NFC Controller: The NFC controller handles Near Field Communication protocols and routes communication between the Application Processor and the Secure Element, and between the Secure Element and the contactless payment card.
Tap to Pay on iPhone servers: The Tap to Pay on iPhone servers manage the setup and provisioning of the payment kernels in the device. The servers also monitor the security of the Tap to Pay on iPhone devices in a manner compatible with the Contactless Payments on COTS (CPoC) standard from the Payment Card Industry Security Standards Council (PCI SSC), and are PCI DSS compliant.
How Tap to Pay reads credit, debit and pre-paid cards
Provisioning security overview
Upon first use of Tap to Pay on iPhone using a sufficiently entitled app, the Tap to Pay on iPhone server determines whether the device meets the eligibility criteria such as Device Model, iOS version and whether a passcode has been set. After this verification is complete, the payment acceptance applet is downloaded from the Tap to Pay on iPhone server and installed on the Secure Element, along with the associated payment kernel configuration. This operation is performed securely between the Tap to Pay on iPhone servers and the Secure Element. The Secure Element validates the integrity and authenticity of this data prior to installation.

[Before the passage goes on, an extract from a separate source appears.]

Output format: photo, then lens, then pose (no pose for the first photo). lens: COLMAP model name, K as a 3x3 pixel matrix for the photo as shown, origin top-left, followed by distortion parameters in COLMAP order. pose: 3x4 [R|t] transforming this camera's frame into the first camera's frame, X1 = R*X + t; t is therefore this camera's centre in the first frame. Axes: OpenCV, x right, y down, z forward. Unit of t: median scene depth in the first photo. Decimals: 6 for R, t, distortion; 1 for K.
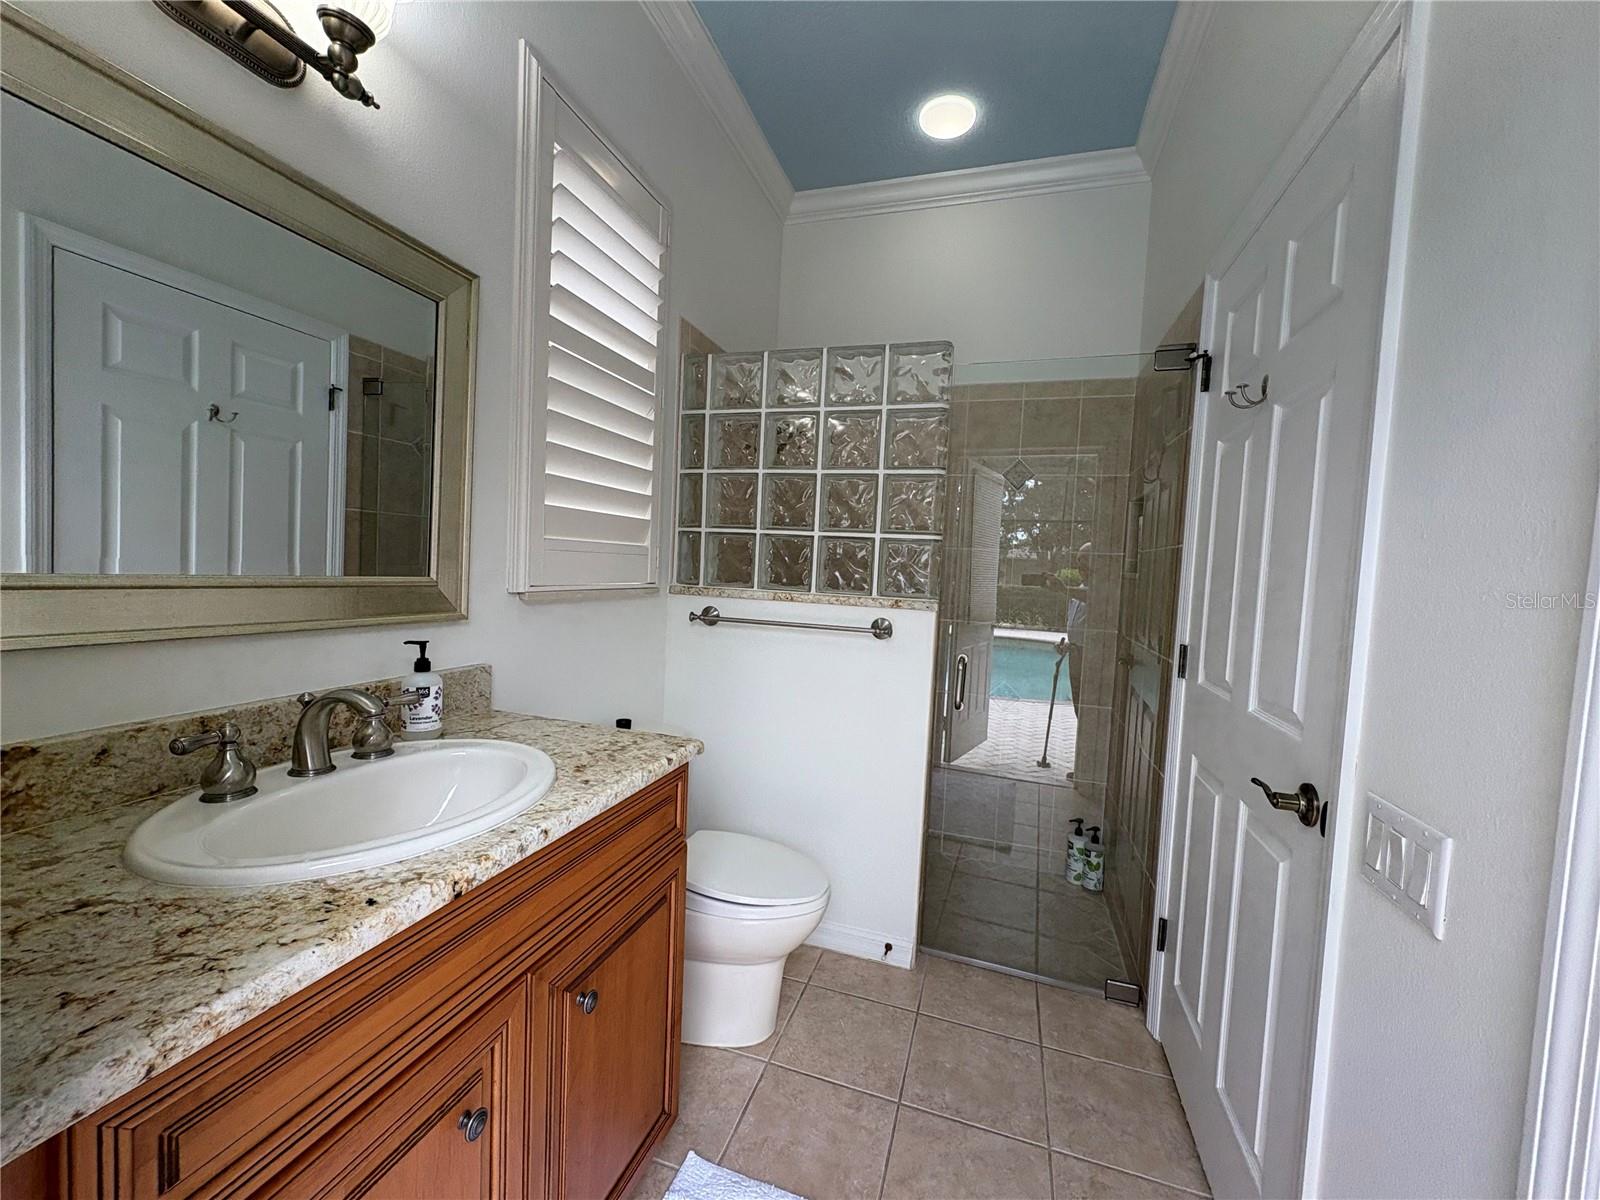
lens RADIAL K [[637.2, 0, 800.0], [0, 637.2, 600.0], [0, 0, 1]] dist [0.000298, 0.000295]
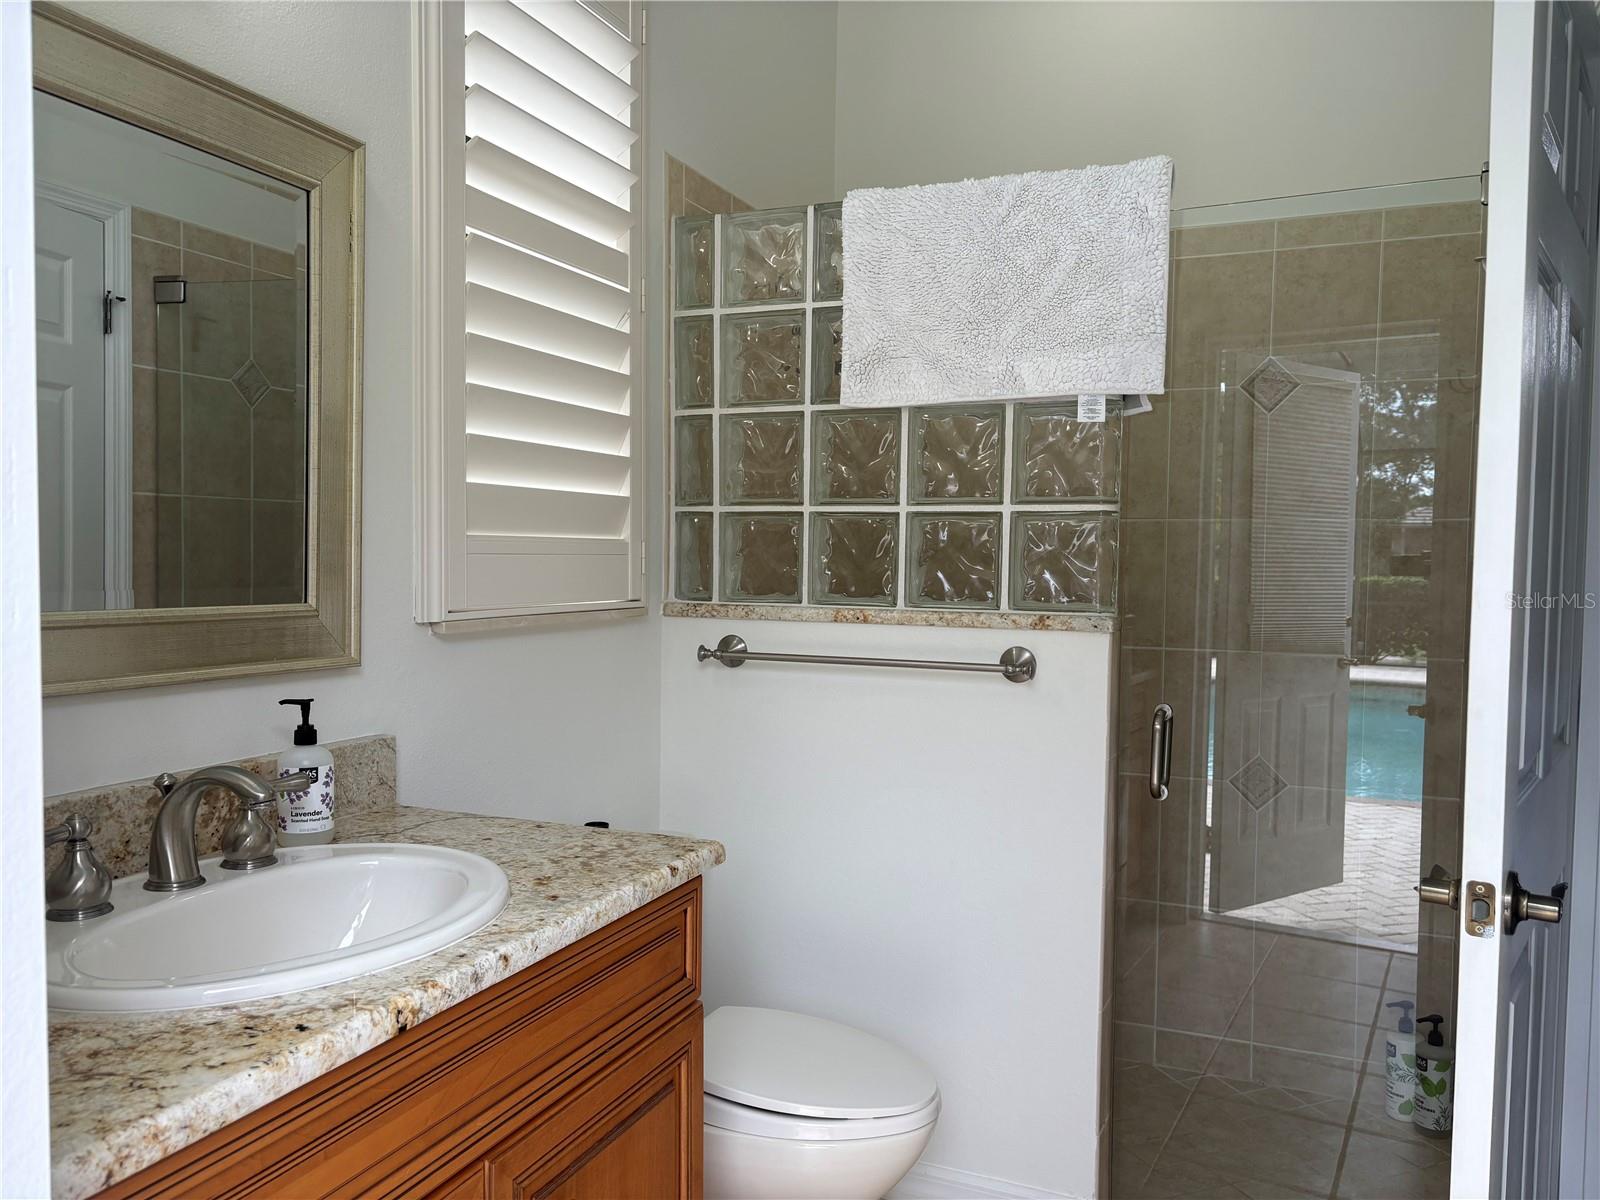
lens RADIAL K [[1205.4, 0, 802.3], [0, 1205.4, 607.1], [0, 0, 1]] dist [0.081272, -0.098565]
pose [[0.995989, -0.030814, -0.084000, 0.041863], [0.029908, 0.999480, -0.012021, -0.001622], [0.084327, 0.009460, 0.996393, -0.239649]]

Card read security overview
When a Tap to Pay on iPhone app requests a card read from ProximityReader framework, a sheet — controlled by iOS — is displayed and prompts the user to tap a payment card. iOS initialises the Payment Card Reader and then requests the payment kernels in the Secure Element to initiate a card read.
At this point, the Secure Element assumes control of the NFC controller in Reader Mode. This mode allows only card data to be exchanged between the payment card and the Secure Element through the NFC controller. Payment cards can be read only while in this mode.
After the payment acceptance applet on the Secure Element has completed the card read, it encrypts and signs the card data. The card data remains encrypted and authenticated until it reaches the Payment Service Provider. Only the Payment Service Provider used by the app to request the card read can decrypt the card data. The Payment Service Provider must request the card data decryption key from the Tap to Pay on iPhone server. The Tap to Pay on iPhone server emits decryption keys to the Payment Service Provider after validation of the integrity and authenticity of the data, and after verifying that the card read was within 60 seconds of the card read on the device.
This model helps ensure that the card data can’t be decrypted by anyone other than the Payment Service Provider, which processes this transaction for the merchant.